Israel admite ter cassado direito de residência de 140 mil palestinos

Mulheres e crianças palestinas em frente a casas do vilarejo de Awarta, na Cisjordânia (arquivo/Reuters) Direito de imagem BBC World Service
Image caption Cerca de 140 mil palestinos tiveram direitos de residência cassados na Cisjordânia

O governo israelense admitiu ter cassado o direito de residência de 140 mil palestinos da Cisjordânia desde a ocupação do território, em 1967, até 1994.

Israel confirmou dados divulgados nesta quarta-feira pelo jornal Haaretz e pela ONG israelense de direitos humanos Centro de Defesa do Indivíduo, que tinha entrado com um processo contra o governo exigindo que a prática da cassação do direito fosse esclarecida.

Em um documento enviado aos tribunais, o Ministério da Justiça de Israel confirmou a prática.
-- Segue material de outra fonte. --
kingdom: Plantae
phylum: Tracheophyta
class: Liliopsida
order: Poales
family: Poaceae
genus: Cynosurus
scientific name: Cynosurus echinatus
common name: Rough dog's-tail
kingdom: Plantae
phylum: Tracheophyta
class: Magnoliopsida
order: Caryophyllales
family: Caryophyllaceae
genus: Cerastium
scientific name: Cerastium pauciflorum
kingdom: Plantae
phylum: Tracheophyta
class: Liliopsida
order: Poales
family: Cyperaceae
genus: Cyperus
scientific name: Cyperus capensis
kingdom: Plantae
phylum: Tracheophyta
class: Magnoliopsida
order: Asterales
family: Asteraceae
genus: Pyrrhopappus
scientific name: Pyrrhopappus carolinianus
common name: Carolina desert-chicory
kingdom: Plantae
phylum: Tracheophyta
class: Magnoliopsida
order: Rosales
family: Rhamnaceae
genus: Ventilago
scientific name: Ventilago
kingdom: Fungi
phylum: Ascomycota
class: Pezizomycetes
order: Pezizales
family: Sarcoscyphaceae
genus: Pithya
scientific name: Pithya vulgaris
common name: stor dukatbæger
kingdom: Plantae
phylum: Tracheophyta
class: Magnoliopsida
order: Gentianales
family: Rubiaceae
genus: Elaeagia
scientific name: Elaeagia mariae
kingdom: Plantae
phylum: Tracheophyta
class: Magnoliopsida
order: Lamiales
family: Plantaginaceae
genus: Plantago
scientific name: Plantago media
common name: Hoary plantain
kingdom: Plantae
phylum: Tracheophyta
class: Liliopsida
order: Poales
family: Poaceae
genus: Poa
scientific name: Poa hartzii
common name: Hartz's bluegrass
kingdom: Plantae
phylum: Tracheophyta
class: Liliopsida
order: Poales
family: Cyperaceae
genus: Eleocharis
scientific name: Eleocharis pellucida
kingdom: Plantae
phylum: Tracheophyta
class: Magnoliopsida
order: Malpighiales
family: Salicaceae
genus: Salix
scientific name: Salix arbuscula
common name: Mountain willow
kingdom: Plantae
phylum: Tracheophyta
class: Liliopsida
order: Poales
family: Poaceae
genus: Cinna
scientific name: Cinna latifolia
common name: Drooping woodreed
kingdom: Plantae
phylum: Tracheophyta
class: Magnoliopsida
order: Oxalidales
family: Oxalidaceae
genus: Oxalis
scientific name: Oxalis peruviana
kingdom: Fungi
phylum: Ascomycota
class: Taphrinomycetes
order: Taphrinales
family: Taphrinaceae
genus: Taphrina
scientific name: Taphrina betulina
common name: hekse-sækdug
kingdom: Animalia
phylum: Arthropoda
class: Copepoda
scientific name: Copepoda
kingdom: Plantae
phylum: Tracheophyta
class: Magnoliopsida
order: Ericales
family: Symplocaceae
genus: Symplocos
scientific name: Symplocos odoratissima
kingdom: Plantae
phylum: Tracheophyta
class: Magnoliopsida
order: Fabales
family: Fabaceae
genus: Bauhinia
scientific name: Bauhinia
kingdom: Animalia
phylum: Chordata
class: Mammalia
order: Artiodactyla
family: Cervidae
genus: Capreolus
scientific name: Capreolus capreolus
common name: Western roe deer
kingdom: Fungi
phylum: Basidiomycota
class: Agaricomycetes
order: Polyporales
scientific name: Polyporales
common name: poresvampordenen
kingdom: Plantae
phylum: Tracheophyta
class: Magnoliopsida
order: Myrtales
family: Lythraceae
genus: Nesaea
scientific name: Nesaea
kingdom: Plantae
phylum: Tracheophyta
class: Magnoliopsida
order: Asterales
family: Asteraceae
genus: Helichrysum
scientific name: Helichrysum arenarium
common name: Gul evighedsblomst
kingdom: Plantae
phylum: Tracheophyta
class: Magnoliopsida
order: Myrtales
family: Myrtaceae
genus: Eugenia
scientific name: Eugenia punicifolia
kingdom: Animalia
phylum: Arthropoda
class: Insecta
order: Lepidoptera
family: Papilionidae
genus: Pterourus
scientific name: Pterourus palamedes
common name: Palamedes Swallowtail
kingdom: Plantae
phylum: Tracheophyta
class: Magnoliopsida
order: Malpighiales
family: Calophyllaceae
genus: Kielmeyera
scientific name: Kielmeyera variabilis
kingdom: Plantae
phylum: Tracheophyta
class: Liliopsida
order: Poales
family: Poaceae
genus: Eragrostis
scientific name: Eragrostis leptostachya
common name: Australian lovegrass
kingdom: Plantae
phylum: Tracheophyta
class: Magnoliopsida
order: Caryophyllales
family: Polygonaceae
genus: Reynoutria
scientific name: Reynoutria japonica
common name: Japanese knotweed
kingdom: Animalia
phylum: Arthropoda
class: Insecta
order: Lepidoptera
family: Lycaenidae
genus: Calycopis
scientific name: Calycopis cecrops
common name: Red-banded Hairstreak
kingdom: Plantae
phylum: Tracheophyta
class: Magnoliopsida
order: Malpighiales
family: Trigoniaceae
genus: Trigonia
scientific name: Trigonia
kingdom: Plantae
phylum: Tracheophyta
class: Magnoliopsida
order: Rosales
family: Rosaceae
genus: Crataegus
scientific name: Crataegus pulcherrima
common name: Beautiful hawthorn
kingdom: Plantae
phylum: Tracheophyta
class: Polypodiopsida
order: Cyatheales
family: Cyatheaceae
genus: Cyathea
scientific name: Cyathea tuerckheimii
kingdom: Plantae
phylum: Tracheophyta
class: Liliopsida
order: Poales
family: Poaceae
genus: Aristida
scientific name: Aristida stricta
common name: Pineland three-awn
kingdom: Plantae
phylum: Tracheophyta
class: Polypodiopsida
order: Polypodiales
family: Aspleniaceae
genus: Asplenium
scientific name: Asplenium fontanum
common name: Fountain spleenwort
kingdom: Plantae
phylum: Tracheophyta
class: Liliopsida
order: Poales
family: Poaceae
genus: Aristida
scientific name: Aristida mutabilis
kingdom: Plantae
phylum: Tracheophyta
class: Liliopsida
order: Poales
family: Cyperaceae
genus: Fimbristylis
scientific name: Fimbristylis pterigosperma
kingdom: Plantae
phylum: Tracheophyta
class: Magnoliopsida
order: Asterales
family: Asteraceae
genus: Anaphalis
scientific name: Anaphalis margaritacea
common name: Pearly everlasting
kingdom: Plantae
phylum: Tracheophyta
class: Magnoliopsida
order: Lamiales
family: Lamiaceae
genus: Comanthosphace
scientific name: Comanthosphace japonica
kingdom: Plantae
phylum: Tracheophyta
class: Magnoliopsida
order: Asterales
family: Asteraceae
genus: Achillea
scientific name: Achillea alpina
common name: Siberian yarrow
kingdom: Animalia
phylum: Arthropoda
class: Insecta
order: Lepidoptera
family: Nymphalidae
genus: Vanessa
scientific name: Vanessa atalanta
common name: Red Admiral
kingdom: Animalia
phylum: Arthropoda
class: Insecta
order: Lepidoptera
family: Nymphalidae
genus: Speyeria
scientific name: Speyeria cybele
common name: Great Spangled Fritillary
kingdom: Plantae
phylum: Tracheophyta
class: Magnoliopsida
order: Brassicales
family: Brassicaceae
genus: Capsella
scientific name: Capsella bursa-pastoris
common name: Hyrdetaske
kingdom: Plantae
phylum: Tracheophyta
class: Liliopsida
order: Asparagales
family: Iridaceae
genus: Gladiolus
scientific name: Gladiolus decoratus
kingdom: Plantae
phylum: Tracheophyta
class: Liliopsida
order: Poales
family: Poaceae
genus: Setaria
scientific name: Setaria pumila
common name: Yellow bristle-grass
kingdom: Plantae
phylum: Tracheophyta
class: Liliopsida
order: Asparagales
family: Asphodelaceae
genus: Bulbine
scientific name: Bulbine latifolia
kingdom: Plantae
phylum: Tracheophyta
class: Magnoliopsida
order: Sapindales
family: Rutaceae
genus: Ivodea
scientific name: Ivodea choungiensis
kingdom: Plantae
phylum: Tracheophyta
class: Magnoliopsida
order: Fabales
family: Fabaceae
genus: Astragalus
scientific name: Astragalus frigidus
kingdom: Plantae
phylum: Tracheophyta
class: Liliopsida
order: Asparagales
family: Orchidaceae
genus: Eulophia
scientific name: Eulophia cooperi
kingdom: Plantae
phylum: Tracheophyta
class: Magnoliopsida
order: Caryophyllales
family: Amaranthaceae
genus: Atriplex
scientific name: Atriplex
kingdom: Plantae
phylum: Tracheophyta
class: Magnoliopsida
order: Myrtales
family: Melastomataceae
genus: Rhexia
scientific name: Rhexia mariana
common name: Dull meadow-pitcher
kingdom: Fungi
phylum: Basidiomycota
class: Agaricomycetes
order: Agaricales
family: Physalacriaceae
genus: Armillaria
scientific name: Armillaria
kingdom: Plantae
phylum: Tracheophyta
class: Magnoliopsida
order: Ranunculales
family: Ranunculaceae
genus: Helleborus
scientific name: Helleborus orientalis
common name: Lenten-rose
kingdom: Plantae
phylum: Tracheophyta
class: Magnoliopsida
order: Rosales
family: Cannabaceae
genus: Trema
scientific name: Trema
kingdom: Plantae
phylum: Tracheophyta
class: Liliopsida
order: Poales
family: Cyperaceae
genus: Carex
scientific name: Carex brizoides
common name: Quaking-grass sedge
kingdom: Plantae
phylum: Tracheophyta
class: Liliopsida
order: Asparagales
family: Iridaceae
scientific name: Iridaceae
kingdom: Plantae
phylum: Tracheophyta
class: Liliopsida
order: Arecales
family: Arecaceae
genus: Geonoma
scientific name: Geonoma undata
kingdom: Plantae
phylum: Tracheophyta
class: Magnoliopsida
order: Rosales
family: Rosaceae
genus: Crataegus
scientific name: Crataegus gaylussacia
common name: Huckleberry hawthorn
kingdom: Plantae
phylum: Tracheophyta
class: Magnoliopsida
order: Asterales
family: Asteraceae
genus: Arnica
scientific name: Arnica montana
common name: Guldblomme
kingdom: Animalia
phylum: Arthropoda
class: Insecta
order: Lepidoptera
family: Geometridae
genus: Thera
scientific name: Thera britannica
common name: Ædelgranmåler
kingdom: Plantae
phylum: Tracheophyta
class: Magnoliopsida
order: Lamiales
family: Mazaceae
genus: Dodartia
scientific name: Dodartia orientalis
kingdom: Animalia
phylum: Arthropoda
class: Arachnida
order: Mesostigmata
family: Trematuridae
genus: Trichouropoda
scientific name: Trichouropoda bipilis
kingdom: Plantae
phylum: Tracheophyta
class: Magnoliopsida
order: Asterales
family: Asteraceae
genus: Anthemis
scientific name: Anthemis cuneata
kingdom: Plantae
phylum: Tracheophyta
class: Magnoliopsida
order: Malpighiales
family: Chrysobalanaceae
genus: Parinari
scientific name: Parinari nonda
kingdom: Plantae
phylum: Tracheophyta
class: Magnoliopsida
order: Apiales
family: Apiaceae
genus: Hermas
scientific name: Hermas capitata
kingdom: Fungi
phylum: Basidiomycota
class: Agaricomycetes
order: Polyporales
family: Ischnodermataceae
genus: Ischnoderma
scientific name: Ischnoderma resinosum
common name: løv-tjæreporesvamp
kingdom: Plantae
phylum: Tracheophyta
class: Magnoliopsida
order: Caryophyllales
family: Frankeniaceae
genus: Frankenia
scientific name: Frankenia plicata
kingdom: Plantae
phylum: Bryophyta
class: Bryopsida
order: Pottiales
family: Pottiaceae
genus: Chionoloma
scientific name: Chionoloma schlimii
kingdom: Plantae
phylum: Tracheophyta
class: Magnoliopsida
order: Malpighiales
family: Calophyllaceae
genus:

Em resposta à admissão, o Centro de Defesa do Indivíduo exigiu que o governo israelense restaure os direitos de residência a todos os palestinos prejudicados por essa prática e que permita a retorno deles e de suas famílias à Cisjordânia.

De acordo com a ONG, "a anulação em massa de direitos de residência de dezenas de milhares de habitantes da Cisjordânia os condena a um exílio permanente de sua pátria e constitui uma política demográfica ilegítima e uma grave violação da lei internacional".

O fato de que dezenas de milhares de palestinos da Cisjordânia tiveram seus direitos de residência cassados pelas autoridades israelenses era conhecido, porém não se sabia o número exato das pessoas prejudicadas, nem detalhes sobre como o mecanismo era posto em prática.

Três anos

A cassação atingiu principalmente palestinos da Cisjordânia que viajaram para o exterior e se ausentaram da região por mais de três anos.

Residentes da Cisjordânia que não retornavam dentro desse prazo tinham seus nomes automaticamente registrados na categoria de "deixou de ser residente", sem que qualquer aviso sobre o novo status fosse enviado às pessoas afetadas.

Quando tentavam voltar, descobriam que tinham perdido o direito de residência e só podiam entrar no território palestino caso conseguissem um visto de turista outorgado pela autoridades israelenses que controlam as fronteiras da região. Esse visto tinha que ser renovado a cada três meses.

Nessas circunstâncias, muitos palestinos nascidos na Cisjordânia, cujos vistos de turista expiraram, passaram a viver clandestinamente na região, sob risco constante de deportação.

Muitos deles têm medo de sair da região, pois não têm certeza de que poderão voltar. Entre eles se encontram palestinos que são cidadãos brasileiros.

Segundo o diplomata brasileiro Ricardo José Justosa Leal, ministro-conselheiro do Escritório de Representação do Brasil junto à Autoridade Palestina, "o Escritório tem notícia informal de casos de brasileiros palestinos que receiam se ausentar da Cisjordânia".

"O receio decorre da possibilidade de lhes ser negada a reentrada, depois de tomar conhecimento de casos semelhantes", disse o diplomata à BBC Brasil.

Um dos prejudicados pelas práticas das autoridades israelenses é o irmão de Saeb Erekat, principal negociador palestino.

Erekat disse ao jornal Haaretz que seu irmão, nascido na cidade de Jericó, na Cisjordânia, teve sua residência cassada pois foi estudar em uma universidade americana e desde então não obteve autorização para voltar.

Jerusalém Oriental

Israel implementou esse tipo de procedimento de 1967 até a criação da Autoridade Palestina (AP) em 1994. Ele continua sendo aplicado até hoje a palestinos de Jerusalém Oriental – área que foi anexada por Israel. Palestinos de Jerusalém Oriental perdem seu direito de residência se se ausentarem da cidade por mais de sete anos.

Munther Fahmi, palestino nascido em Jerusalém Oriental, morou 20 anos nos Estados Unidos e teve seu direito de residência anulado pelas autoridades israelenses.

Fahmi, figura conhecida em Israel e nos territórios palestinos por dirigir uma famosa livraria em Jerusalém Oriental, está lutando contra uma ordem de deportação.

Intelectuais israelenses de peso, como os escritores Amos Oz e David Grossman, enviaram mensagens de protesto ao Ministério do Interior, exigindo que anule a deportação.